Siapakah sosok misterius yang melangkah ke Benua Tian Shu dengan keberanian luar biasa?

“Kau berani pergi ke Benua Tian Shu sendirian?” David agak terkejut.

“Apa? Kenapa aku tidak bisa?”

Ning Zhi tersenyum.

“Kau bisa pergi sendiri, jangan ajak Yuqi. Dengan kekuatanmu, kau mungkin bukan tandingan tiga keluarga besar Klan Dewa.”

David mengkhawatirkan keselamatan Sonya.

“Hmph, kau terlalu meremehkanku. Aku akan membuktikan padamu bahwa aku tidak lebih buruk darimu.

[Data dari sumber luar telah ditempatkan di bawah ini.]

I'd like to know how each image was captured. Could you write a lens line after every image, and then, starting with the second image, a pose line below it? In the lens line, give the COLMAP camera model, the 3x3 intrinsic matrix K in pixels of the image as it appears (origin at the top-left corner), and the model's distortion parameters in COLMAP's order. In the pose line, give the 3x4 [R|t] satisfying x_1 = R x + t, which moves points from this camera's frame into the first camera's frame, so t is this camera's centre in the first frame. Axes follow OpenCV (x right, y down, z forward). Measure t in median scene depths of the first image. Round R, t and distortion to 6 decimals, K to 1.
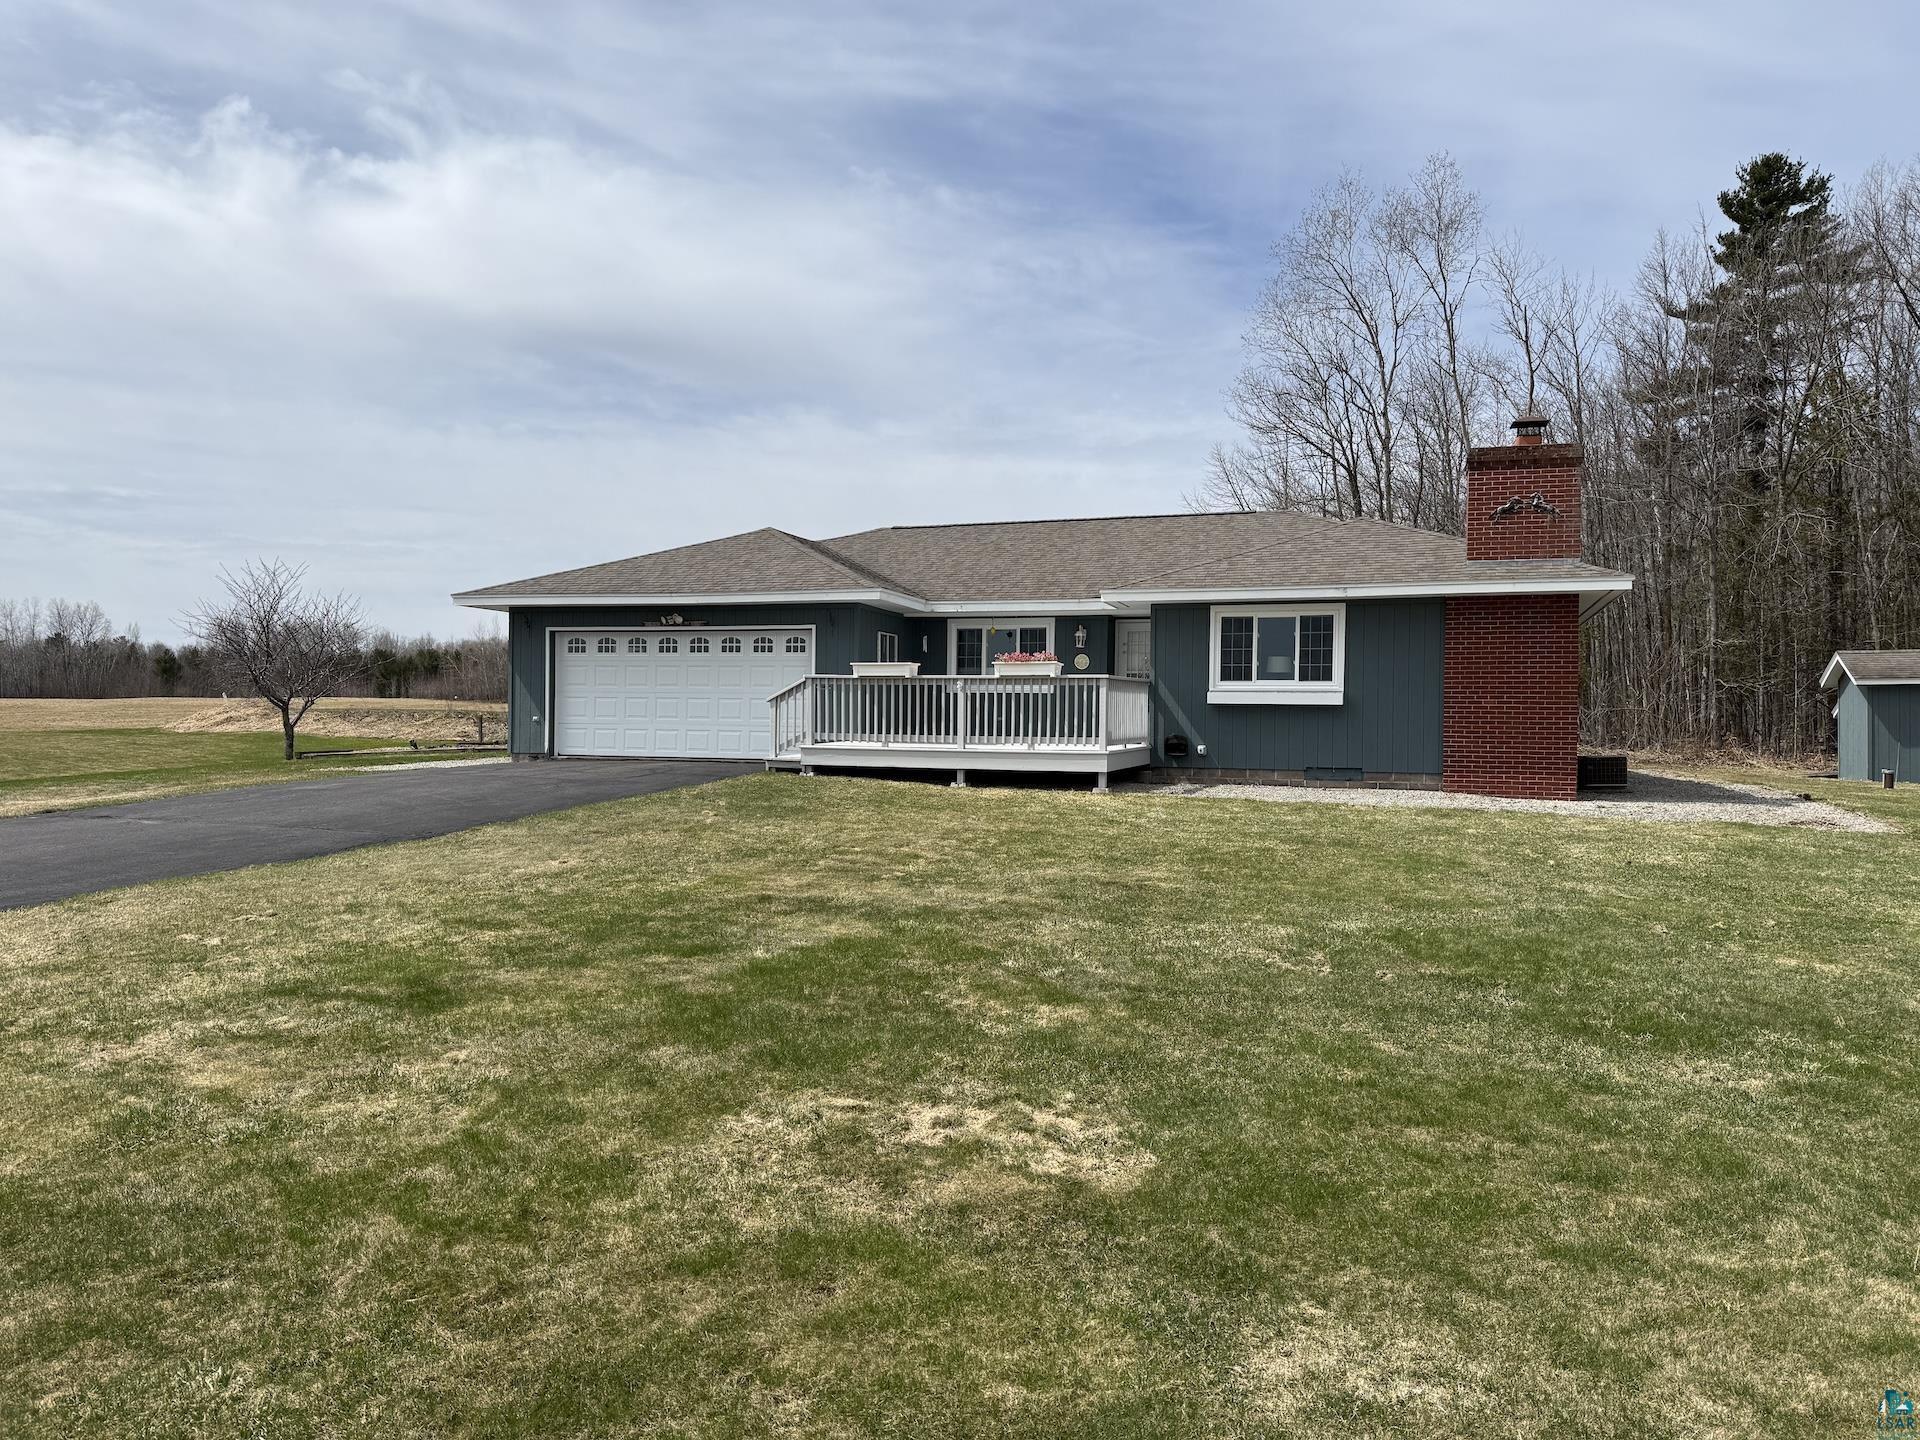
lens RADIAL K [[1307.7, 0, 960.0], [0, 1307.7, 720.0], [0, 0, 1]] dist [0.110947, -0.113620]
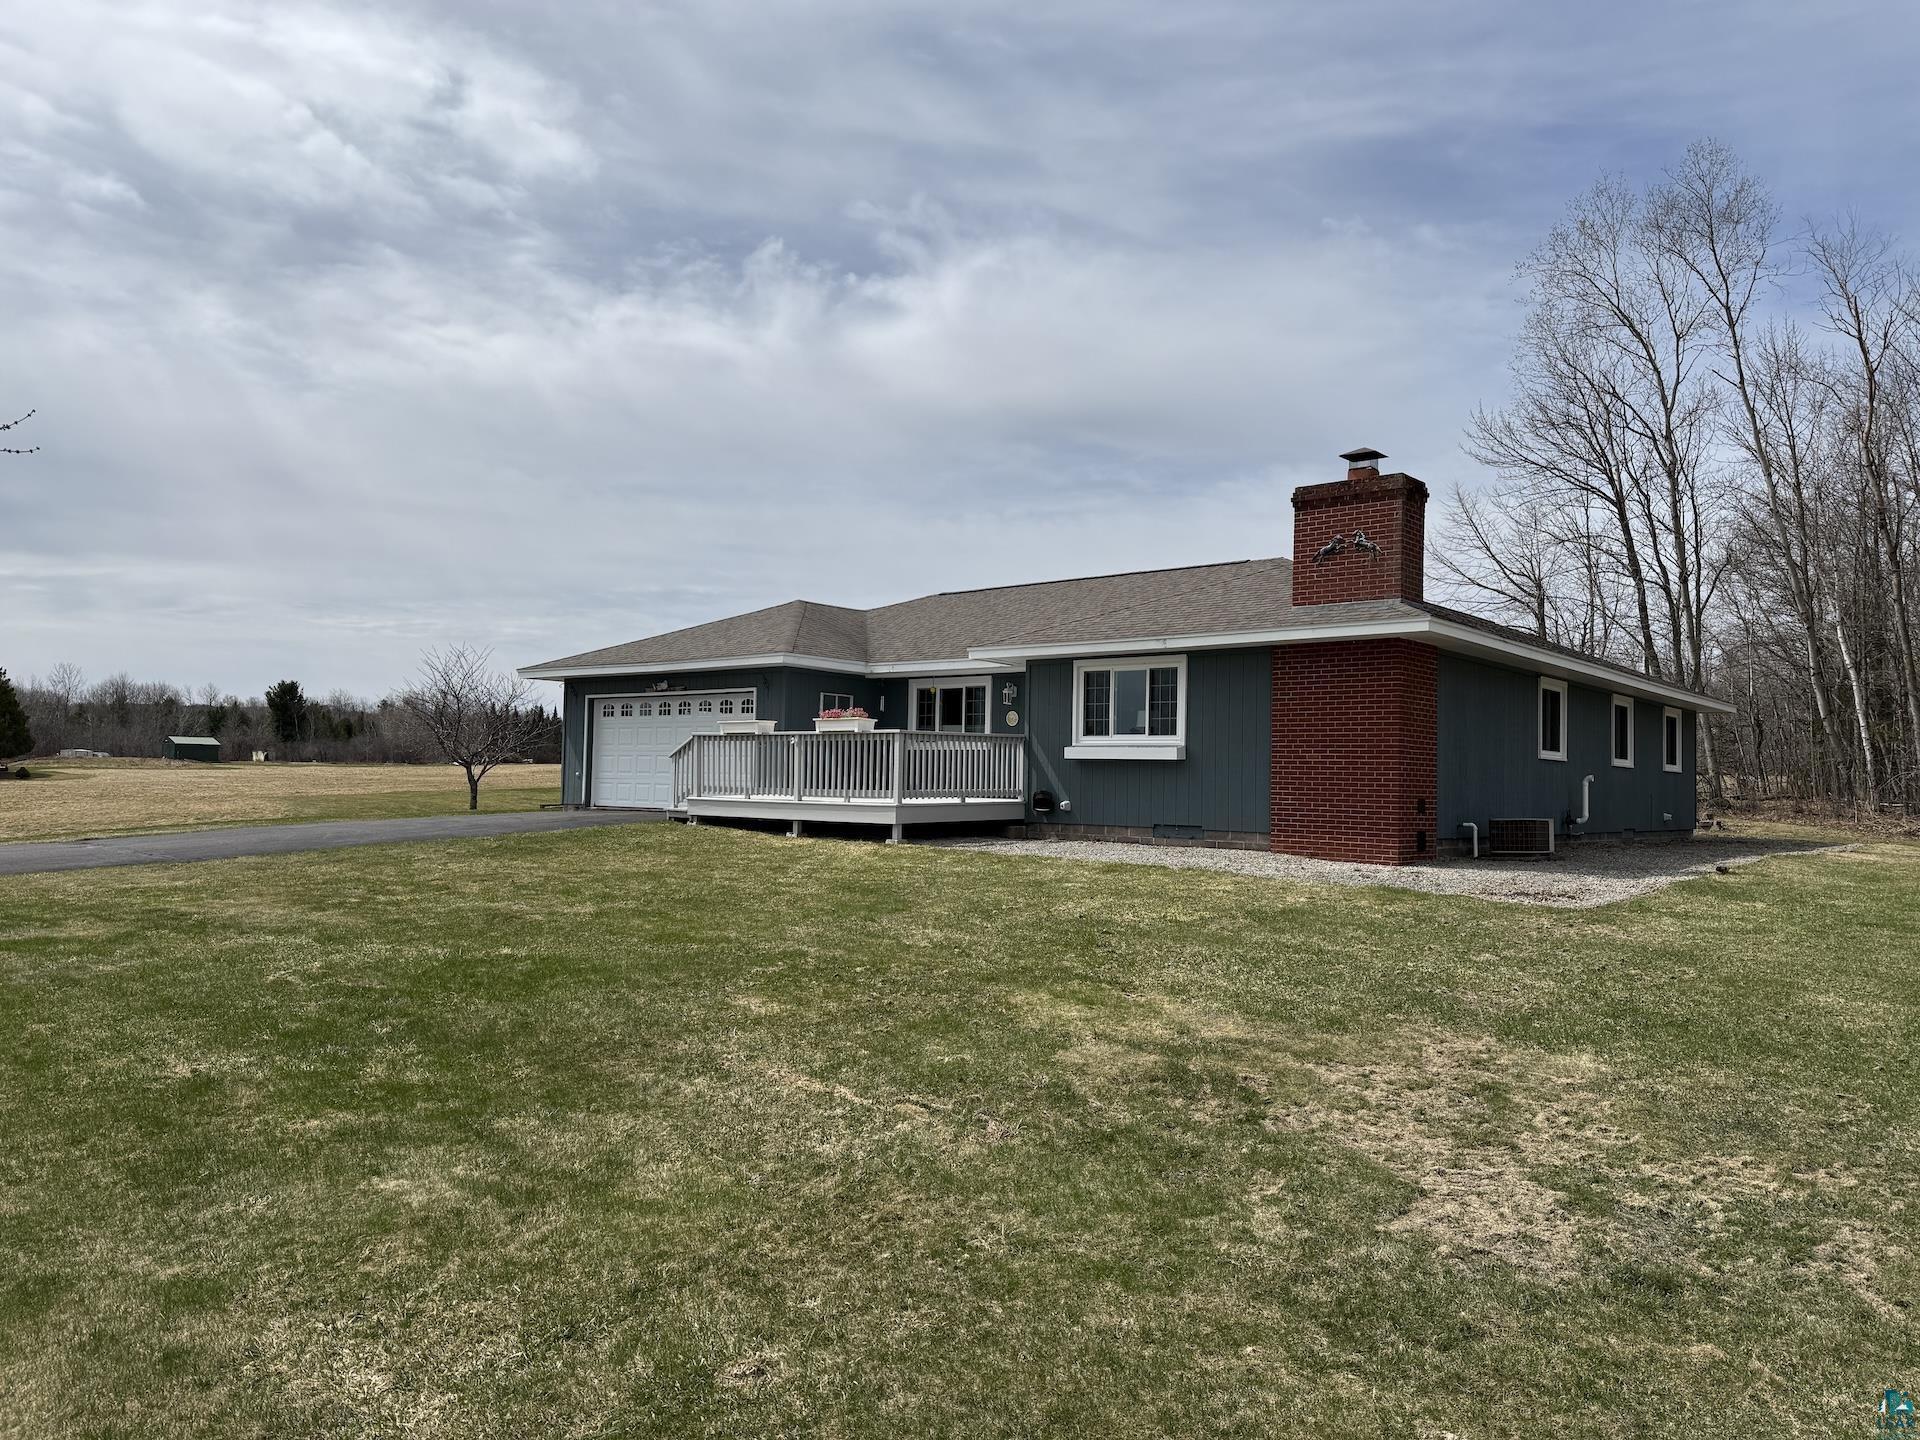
lens RADIAL K [[1313.9, 0, 960.5], [0, 1313.9, 788.6], [0, 0, 1]] dist [0.032807, 0.002379]
pose [[0.939966, 0.005498, -0.341223, 0.451403], [-0.005226, 0.999985, 0.001716, 0.008538], [0.341228, 0.000170, 0.939981, 0.038754]]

Lagipula, aku akan membalas dendam padamu.”

“Sedangkan untuk kakak perempuanku, jika kau mampu, kau bisa membuatnya tetap tinggal.” Ning Zhi tersenyum dingin.

David menatap Sonya, hendak berbicara, tetapi Sonya berkata, “Aku ingin melindungi adikku, jadi aku tidak akan membiarkannya mengambil risiko apa pun.”

Mendengar kata-kata Sonya, David berdiri di sana dengan terp stunned.

“Hahaha, kakak senior, ayo pergi” Ning Zhi tertawa terbahak-bahak.

Melihat sosok Sonya bagaikan jarum tipis dan dingin yang tertancap dalam di hati David, tak mungkin untuk dihilangkan.

Saat Sonya berjalan perlahan melewati David, langkah ringannya sedikit terhenti, tanpa mengeluarkan suara, namun hal itu jelas dirasakan oleh David.

Mata merah gelap yang biasanya dingin dan acuh tak acuh itu kini bergelombang dengan emosi yang halus, membeku pada wajah David untuk sesaat.

Tatapan matanya begitu kompleks.

Ada perasaan aneh akan keterasingan, gejolak emosi yang samar, pergumulan yang bahkan dirinya sendiri tidak bisa mengerti, dan keakraban samar yang terkubur dalam di hatinya dan tersimpan dalam ingatannya.

Bibirnya yang merah ceri sedikit bergetar, seolah-olah ia ingin mengucapkan seribu kata, tetapi pada akhirnya ia menahan semuanya dan tidak mengucapkan sepatah kata pun.

Setelah jeda singkat, dia dengan paksa memalingkan muka, menekan semua emosi yang tak dapat dijelaskan di hatinya, dan diam-diam mengikuti Ning Zhi, mengepakkan sayapnya dan melayang ke langit.

Gaun merah menyala berkibar dan menari liar di tengah badai di ketinggian, seperti sayap merah tua kupu-kupu yang menghembuskan napas terakhirnya, terbang semakin jauh di langit keemasan yang gelap.

Dari sosok yang jelas dan ramping, perlahan-lahan ia menyusut menjadi titik merah kecil, dan akhirnya menghilang sepenuhnya di tepi langit tanpa meninggalkan jejak.

David berdiri diam, jubah abu-abunya berkibar lembut tertiup angin malam.

Matanya yang biasanya dingin dan berwarna ungu tua tetap tertuju pada arah di mana sosok merah itu menghilang, tanpa bergerak sedikit pun untuk waktu yang lama.

Tangan di sampingnya mengepal pelan, kekuatannya berat, menekan semua kepahitan, ketidakberdayaan, dan kesabaran yang bergejolak di hatinya.

Setelah beberapa saat, dia perlahan melepaskan tangannya, semua emosi yang tersirat mereda, dan dia kembali tenang.

Jiang Xuelan berjalan perlahan ke sisinya, tanpa mengucapkan kata-kata penghiburan atau mengajukan pertanyaan lebih lanjut, hanya berdiri diam dan menemaninya.